I've recently started looking at how 1-3 could be done. I've
experimented with openembedded which is a very nice way to do cross
compilation that also lets you create SDK. However, some of stuff, in
particular gobject-introspection is very tricky to do right when cross
compiling. I've now changed over to the mixed model that
gnome-continuos is using where openembedded is used to build a base
containing the build environment, and the rest is built in a chroot.
Hopefully I will have some initial cut of a runtime based on
gnome-continuos some time next week. This will give us a runtime, but
also a lot of stuff that can be used to make the SDK.
We need to start looking into exactly what the runtime should include
though. Obviously it should contain glib, gtk+ and the gnome platform,
but we also need to pick the lower level dependencies (glibc, X, etc)
as well as some level of standard unix tools.
* Do we ship a shell interpreter so that shell scripts work?
* What standard unix tools do we ship? cp? ps? ship? awk? sed?
* What about language runtimes? gjs? pyton2? python3? perl5?
* Some of our development stack is of lower quality than the core
platform. How much of it do we want to ship? On one hand we
can put whatever in the runtime and have the runtime versioning
protect against stability issues, on the other hand we'll may be
giving application developers false hope wrt the quality and
stability of some code, as well as setting us up for long-term
maintainance and security fixes for all those libraries.

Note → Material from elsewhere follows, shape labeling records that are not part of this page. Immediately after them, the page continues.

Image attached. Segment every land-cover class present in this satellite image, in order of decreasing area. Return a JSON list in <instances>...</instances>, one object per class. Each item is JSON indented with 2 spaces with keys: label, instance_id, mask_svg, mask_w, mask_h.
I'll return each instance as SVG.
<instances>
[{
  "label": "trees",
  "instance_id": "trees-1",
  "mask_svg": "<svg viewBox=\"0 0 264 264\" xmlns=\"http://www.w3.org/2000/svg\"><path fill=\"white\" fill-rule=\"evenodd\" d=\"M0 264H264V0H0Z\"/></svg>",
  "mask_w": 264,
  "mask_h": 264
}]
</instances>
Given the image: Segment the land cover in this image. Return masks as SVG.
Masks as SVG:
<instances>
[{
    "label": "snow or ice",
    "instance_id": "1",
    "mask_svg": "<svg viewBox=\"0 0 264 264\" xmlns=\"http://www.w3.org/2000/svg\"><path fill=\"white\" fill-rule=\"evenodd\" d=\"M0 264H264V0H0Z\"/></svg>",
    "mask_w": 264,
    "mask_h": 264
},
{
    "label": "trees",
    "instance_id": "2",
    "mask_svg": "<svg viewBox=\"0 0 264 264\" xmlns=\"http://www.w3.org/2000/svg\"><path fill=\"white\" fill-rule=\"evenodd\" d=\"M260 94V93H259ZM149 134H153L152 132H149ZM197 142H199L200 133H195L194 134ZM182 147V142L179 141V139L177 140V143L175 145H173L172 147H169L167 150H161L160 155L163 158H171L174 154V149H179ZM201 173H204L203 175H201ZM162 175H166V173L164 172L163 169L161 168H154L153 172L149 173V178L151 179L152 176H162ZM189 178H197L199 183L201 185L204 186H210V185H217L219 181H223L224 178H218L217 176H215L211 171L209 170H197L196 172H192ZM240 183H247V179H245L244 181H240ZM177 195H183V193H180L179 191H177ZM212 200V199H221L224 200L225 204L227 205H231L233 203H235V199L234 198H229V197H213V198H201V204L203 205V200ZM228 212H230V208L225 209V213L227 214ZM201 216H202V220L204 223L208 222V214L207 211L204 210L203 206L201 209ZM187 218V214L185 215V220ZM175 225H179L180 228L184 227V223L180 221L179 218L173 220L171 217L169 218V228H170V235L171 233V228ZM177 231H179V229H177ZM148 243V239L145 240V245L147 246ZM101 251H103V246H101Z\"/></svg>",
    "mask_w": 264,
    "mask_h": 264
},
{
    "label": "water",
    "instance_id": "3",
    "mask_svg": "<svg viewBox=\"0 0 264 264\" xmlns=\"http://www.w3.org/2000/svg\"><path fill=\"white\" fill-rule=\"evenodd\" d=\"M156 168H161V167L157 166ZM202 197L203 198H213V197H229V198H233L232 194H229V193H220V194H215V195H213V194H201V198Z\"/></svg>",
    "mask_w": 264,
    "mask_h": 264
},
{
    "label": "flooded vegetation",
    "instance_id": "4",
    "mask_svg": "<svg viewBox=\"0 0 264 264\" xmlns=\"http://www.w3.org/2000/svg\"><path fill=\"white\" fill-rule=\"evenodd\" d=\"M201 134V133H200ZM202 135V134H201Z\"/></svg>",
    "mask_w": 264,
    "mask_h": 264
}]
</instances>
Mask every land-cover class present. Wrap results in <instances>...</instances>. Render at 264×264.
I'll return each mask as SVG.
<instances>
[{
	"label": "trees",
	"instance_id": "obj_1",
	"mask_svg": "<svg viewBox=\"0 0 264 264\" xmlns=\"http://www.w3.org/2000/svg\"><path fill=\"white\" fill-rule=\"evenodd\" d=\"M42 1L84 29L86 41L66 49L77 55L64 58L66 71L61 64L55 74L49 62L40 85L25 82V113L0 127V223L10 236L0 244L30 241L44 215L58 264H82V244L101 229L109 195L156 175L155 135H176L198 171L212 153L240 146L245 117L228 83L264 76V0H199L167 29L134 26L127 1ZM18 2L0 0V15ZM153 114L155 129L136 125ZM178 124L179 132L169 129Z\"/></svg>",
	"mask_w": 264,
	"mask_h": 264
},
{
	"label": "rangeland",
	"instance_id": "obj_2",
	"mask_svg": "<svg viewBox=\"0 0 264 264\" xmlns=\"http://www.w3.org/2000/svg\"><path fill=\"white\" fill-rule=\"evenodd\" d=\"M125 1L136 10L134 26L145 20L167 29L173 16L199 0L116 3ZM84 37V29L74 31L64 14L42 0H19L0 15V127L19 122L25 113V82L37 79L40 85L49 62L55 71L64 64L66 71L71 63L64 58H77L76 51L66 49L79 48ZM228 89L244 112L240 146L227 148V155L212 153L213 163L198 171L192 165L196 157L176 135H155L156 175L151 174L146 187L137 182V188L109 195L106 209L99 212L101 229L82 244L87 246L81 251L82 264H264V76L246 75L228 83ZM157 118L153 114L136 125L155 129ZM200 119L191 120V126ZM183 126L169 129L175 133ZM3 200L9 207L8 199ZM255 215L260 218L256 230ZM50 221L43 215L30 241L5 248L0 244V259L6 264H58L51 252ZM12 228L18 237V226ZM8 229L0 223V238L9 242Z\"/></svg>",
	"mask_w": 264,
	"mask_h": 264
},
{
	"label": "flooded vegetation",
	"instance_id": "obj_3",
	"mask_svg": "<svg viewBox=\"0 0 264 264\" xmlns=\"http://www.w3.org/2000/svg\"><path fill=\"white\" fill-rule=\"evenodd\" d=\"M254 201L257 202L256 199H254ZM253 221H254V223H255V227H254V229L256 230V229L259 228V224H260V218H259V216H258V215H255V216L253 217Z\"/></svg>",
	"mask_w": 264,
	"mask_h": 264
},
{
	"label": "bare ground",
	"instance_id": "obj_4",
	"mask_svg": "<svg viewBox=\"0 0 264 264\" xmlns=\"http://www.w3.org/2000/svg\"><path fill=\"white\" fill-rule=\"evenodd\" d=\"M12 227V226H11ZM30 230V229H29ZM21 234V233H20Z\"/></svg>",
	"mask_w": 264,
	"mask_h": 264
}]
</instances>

* What about things like plugins like gstreamer? We'll ship some
in the runtime, and if the app needs a particular new one it can
bundle it. But it would also be nice if the user can side-load
things into a specific runtime. Maybe we need extra local layers on
top of the runtime?
There are also lots of technical issues. For instance how do we ship
mesa and DRI drivers which have dependencies on the kernel part of the
driver? How do we support e.g. the nvidia drivers in this? Do we need
some kind of overlay for the runtime image for local hardware drivers?
Well, this was a lot of text from my side with nothing practicaly
useful yet. I think its good to get people started thinking about these
things though, and I'll keep people updated as I make progress actually
 I think using btrfs send/recieve to upgrade apps is a nice idea
but not really all that important. You need all sorts of contractions
to produce such a diff if the new version is built from scratch, and
its unlikely that a simple "tar up the changed files" approach (which
is much simpler) would generate a substantially larger diff.